Passage provided:
***

- Participating broadcaster: Radio-télévision belge de la Communauté française (RTBF)
- Country: Belgium
- Selection process: Internal selection
- Announcement date: Artist: 17 February 2009 Song: 10 March 2009

Competing entry
- Song: "Copycat"
- Artist: Copycat
- Songwriters: Benjamin Schoos; Jacques Duvall;

Placement
- Semi-final result: Failed to qualify (17th)

Participation chronology

= Belgium in the Eurovision Song Contest 2009 =

Belgium was represented at the Eurovision Song Contest 2009 with the song "Copycat", written by Benjamin Schoos and Jacques Duvall, and performed by the group Copycat. The Belgian participating broadcaster, Walloon Radio-télévision belge de la Communauté française (RTBF), internally selected its entry for the contest. The performers were announced on 17 February, and the song was presented to the public on 10 March 2009.

Belgium was drawn to compete in the first semi-final of the Eurovision Song Contest which took place on 12 May 2009. Performing during the show in position 3, "Copycat" was not announced among the 10 qualifying entries of the first semi-final and therefore did not qualify to compete in the final. It was later revealed that Belgium placed seventeenth out of the 18 participating countries in the semi-final with 1 point.

***

[Stored data entries]
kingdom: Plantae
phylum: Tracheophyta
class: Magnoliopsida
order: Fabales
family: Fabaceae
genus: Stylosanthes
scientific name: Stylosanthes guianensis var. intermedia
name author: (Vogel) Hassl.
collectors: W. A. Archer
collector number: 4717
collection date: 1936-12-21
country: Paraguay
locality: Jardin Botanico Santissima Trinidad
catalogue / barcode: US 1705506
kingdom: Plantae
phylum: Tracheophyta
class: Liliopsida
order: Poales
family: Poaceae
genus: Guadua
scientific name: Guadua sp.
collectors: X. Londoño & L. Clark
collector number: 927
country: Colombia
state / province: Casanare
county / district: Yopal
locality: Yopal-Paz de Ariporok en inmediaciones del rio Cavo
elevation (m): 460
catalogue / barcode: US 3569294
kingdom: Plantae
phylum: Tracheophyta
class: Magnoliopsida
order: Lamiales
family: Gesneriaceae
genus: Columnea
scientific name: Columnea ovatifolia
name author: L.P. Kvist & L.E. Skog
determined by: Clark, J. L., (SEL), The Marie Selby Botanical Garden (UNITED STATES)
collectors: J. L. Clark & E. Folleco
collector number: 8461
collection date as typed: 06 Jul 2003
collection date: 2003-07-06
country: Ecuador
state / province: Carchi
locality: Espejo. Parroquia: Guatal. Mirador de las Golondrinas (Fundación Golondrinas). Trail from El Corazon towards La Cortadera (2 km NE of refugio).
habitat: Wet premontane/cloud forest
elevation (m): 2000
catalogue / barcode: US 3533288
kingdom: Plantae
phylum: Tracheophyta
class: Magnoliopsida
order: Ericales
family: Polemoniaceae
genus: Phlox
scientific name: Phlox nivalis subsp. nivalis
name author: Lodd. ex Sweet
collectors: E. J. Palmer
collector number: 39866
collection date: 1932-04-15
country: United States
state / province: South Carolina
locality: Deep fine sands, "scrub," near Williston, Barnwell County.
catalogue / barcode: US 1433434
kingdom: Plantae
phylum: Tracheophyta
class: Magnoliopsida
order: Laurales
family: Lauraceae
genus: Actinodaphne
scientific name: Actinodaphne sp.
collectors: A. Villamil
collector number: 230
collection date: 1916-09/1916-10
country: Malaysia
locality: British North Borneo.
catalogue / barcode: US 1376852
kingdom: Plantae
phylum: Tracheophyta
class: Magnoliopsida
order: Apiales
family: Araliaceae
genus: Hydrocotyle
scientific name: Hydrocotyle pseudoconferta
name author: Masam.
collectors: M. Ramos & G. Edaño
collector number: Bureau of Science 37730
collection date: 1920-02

***

Your tasks:
a - In the passage on Belgium at Eurovision 2009, do these statements agree with the text? (i) "Copycat" performed in position 3 in the first semi-final. (ii) Belgium chose its entry through a national final. (iii) Belgium received 1 point in the semi-final. Answer yes or no for each and quote the deciding words.
b - Reproduce the passage on Belgium at Eurovision 2009 between "- Participating broadcaster: Radio-télévision" and "to qualify (17th)", inclusive.

Replies:
a -
(i) Yes: "Performing during the show in position 3"
(ii) No: "internally selected its entry for the contest"
(iii) Yes: "placed seventeenth out of the 18 participating countries in the semi-final with 1 point"

b -
- Participating broadcaster: Radio-télévision belge de la Communauté française (RTBF)
- Country: Belgium
- Selection process: Internal selection
- Announcement date: Artist: 17 February 2009 Song: 10 March 2009

Competing entry
- Song: "Copycat"
- Artist: Copycat
- Songwriters: Benjamin Schoos; Jacques Duvall;

Placement
- Semi-final result: Failed to qualify (17th)